== Work order ==
From the records below, print exactly the lines starting at the one containing "16: (1309, 865)" and ending at the one containing "109: (1380, 532)", ends included, and nothing else.

══ Material supplied

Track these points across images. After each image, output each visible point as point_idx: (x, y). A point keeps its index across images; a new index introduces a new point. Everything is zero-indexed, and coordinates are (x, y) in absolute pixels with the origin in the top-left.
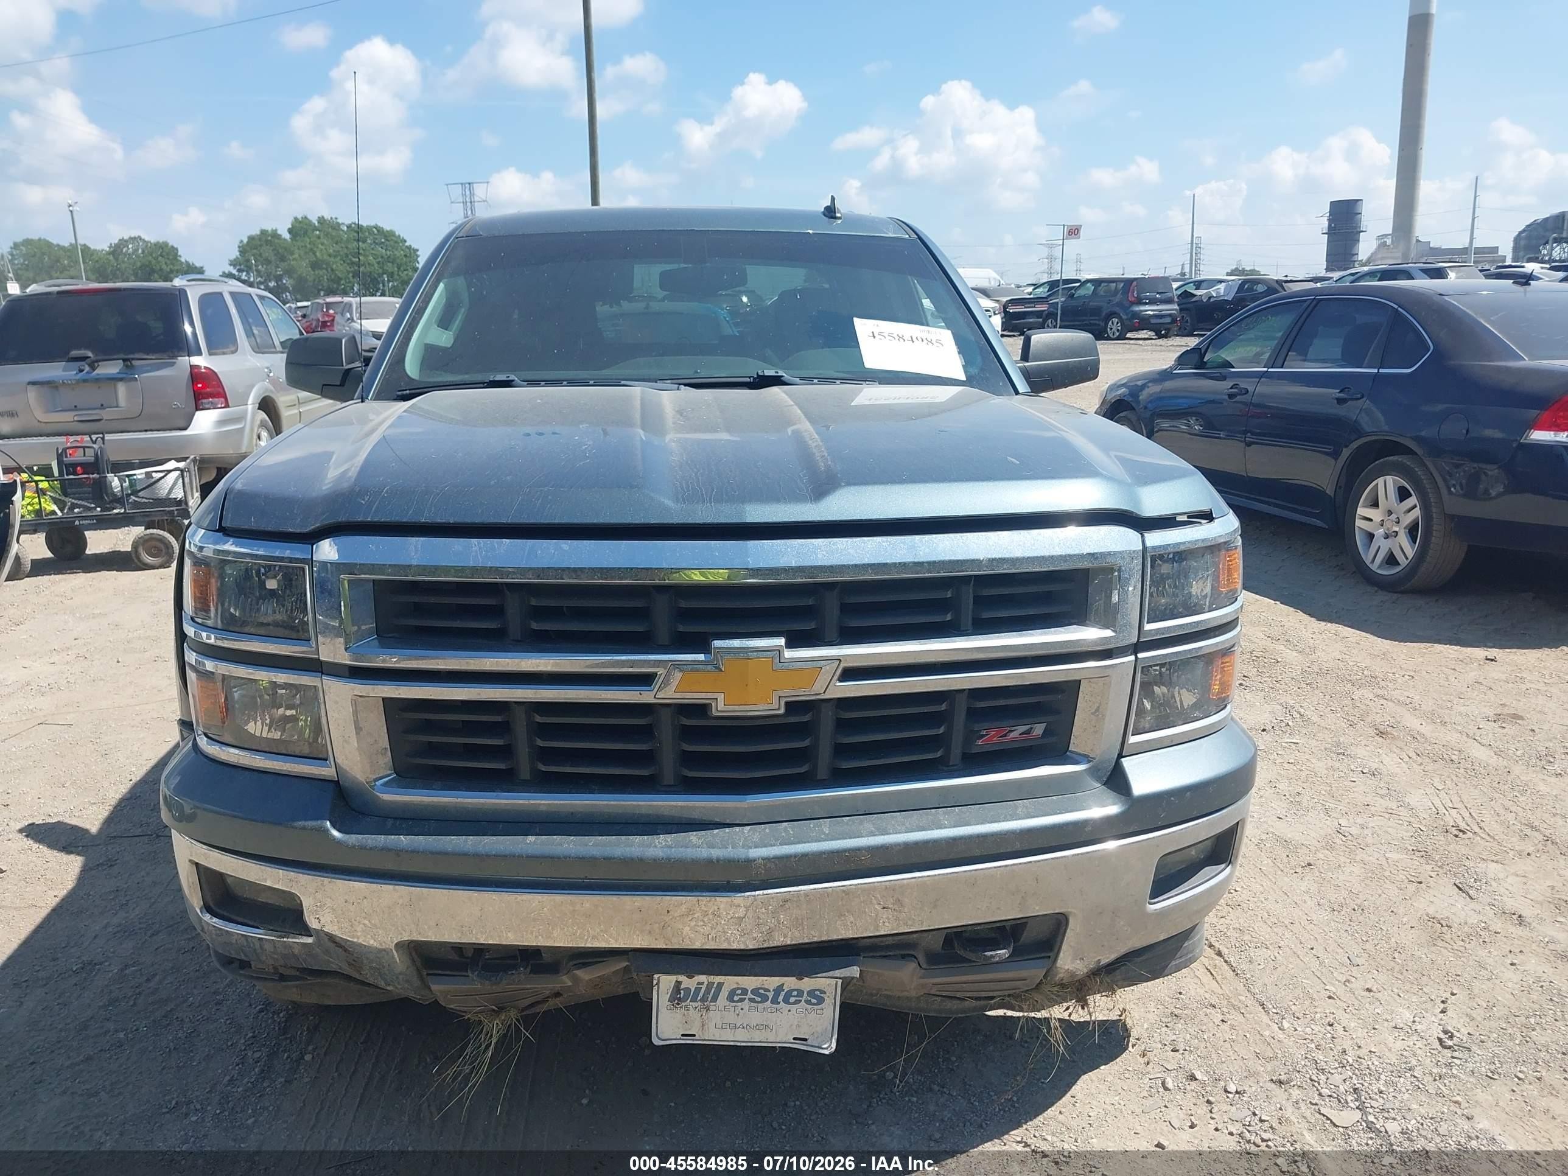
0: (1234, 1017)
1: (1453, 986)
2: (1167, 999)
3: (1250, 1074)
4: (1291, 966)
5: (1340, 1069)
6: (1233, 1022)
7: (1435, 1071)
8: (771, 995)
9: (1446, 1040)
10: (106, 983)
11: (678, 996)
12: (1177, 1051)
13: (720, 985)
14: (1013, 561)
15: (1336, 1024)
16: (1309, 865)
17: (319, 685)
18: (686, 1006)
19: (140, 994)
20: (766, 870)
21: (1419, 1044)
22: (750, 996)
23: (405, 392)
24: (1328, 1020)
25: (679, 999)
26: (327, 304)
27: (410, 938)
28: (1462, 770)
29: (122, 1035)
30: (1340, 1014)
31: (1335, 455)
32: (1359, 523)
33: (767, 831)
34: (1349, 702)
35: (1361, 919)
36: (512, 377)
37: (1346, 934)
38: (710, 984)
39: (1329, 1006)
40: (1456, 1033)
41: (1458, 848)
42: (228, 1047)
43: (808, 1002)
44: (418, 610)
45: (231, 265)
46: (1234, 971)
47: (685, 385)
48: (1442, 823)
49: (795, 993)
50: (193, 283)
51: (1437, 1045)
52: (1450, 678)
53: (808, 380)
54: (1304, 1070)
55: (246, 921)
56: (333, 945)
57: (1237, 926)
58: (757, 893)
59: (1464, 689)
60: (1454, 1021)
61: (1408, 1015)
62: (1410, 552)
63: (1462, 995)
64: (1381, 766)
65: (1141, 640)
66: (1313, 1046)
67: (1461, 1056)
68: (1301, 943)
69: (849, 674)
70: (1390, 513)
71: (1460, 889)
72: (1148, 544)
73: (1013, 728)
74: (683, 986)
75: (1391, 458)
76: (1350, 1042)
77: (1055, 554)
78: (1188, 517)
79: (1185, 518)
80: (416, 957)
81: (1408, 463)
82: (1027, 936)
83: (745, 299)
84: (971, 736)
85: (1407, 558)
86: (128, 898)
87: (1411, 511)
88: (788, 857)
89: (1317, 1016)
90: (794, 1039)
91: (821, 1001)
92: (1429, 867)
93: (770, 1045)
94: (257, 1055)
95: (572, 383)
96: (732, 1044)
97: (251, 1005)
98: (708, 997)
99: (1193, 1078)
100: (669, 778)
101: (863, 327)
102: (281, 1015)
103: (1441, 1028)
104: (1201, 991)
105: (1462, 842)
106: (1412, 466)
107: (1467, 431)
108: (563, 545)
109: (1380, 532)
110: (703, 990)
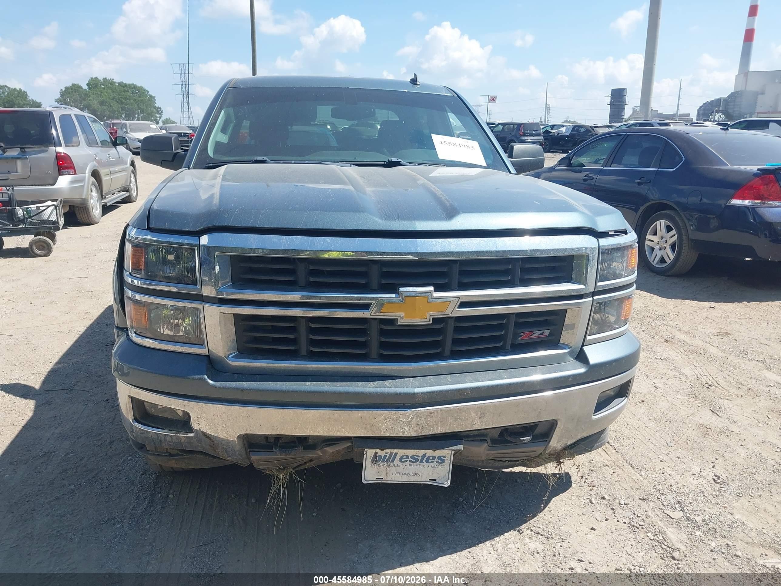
0: (618, 470)
1: (716, 455)
2: (586, 463)
3: (629, 496)
4: (641, 447)
5: (670, 493)
6: (618, 473)
7: (714, 493)
8: (420, 459)
9: (716, 479)
10: (58, 462)
11: (375, 460)
12: (595, 486)
13: (396, 454)
14: (542, 251)
15: (665, 473)
16: (643, 401)
17: (202, 308)
18: (379, 464)
19: (78, 466)
20: (422, 399)
21: (704, 481)
22: (410, 459)
23: (210, 165)
24: (661, 471)
25: (376, 461)
26: (112, 123)
27: (245, 433)
28: (706, 358)
29: (72, 487)
30: (666, 468)
31: (636, 210)
32: (647, 243)
33: (421, 380)
34: (650, 326)
35: (670, 425)
36: (266, 158)
37: (664, 433)
38: (391, 454)
39: (661, 465)
40: (721, 476)
41: (709, 393)
42: (129, 491)
43: (437, 462)
44: (251, 270)
45: (56, 102)
46: (615, 450)
47: (354, 165)
48: (701, 382)
49: (431, 458)
50: (56, 109)
51: (713, 482)
52: (695, 315)
53: (413, 164)
54: (654, 494)
55: (157, 426)
56: (204, 437)
57: (613, 429)
58: (418, 409)
59: (702, 321)
60: (719, 471)
61: (698, 469)
62: (672, 257)
63: (721, 460)
64: (669, 356)
65: (596, 290)
66: (656, 483)
67: (724, 486)
68: (644, 437)
69: (463, 305)
70: (662, 238)
71: (713, 412)
72: (601, 244)
73: (535, 332)
74: (378, 455)
75: (663, 212)
76: (673, 481)
77: (560, 248)
78: (614, 232)
79: (612, 233)
80: (245, 442)
81: (672, 214)
82: (538, 431)
83: (329, 127)
84: (516, 335)
85: (670, 260)
86: (61, 420)
87: (673, 237)
88: (433, 392)
89: (657, 470)
90: (430, 480)
91: (443, 461)
92: (697, 402)
93: (418, 483)
94: (145, 495)
95: (296, 162)
96: (400, 482)
97: (137, 471)
98: (390, 460)
99: (604, 498)
100: (374, 354)
101: (436, 139)
102: (153, 476)
103: (713, 474)
104: (602, 459)
105: (710, 391)
106: (674, 215)
107: (701, 199)
108: (327, 240)
109: (657, 247)
110: (388, 457)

════

== Problem solution ==
16: (1309, 865)
17: (319, 685)
18: (686, 1006)
19: (140, 994)
20: (766, 870)
21: (1419, 1044)
22: (750, 996)
23: (405, 392)
24: (1328, 1020)
25: (679, 999)
26: (327, 304)
27: (410, 938)
28: (1462, 770)
29: (122, 1035)
30: (1340, 1014)
31: (1335, 455)
32: (1359, 523)
33: (767, 831)
34: (1349, 702)
35: (1361, 919)
36: (512, 377)
37: (1346, 934)
38: (710, 984)
39: (1329, 1006)
40: (1456, 1033)
41: (1458, 848)
42: (228, 1047)
43: (808, 1002)
44: (418, 610)
45: (231, 265)
46: (1234, 971)
47: (685, 385)
48: (1442, 823)
49: (795, 993)
50: (193, 283)
51: (1437, 1045)
52: (1450, 678)
53: (808, 380)
54: (1304, 1070)
55: (246, 921)
56: (333, 945)
57: (1237, 926)
58: (757, 893)
59: (1464, 689)
60: (1454, 1021)
61: (1408, 1015)
62: (1410, 552)
63: (1462, 995)
64: (1381, 766)
65: (1141, 640)
66: (1313, 1046)
67: (1461, 1056)
68: (1301, 943)
69: (849, 674)
70: (1390, 513)
71: (1460, 889)
72: (1148, 544)
73: (1013, 728)
74: (683, 986)
75: (1391, 458)
76: (1350, 1042)
77: (1055, 554)
78: (1188, 517)
79: (1185, 518)
80: (416, 957)
81: (1408, 463)
82: (1027, 936)
83: (745, 299)
84: (971, 736)
85: (1407, 558)
86: (128, 898)
87: (1411, 511)
88: (788, 857)
89: (1317, 1016)
90: (794, 1039)
91: (821, 1001)
92: (1429, 867)
93: (770, 1045)
94: (257, 1055)
95: (572, 383)
96: (732, 1044)
97: (251, 1005)
98: (708, 997)
99: (1193, 1078)
100: (669, 778)
101: (863, 327)
102: (281, 1015)
103: (1441, 1028)
104: (1201, 991)
105: (1462, 842)
106: (1412, 466)
107: (1467, 431)
108: (563, 545)
109: (1380, 532)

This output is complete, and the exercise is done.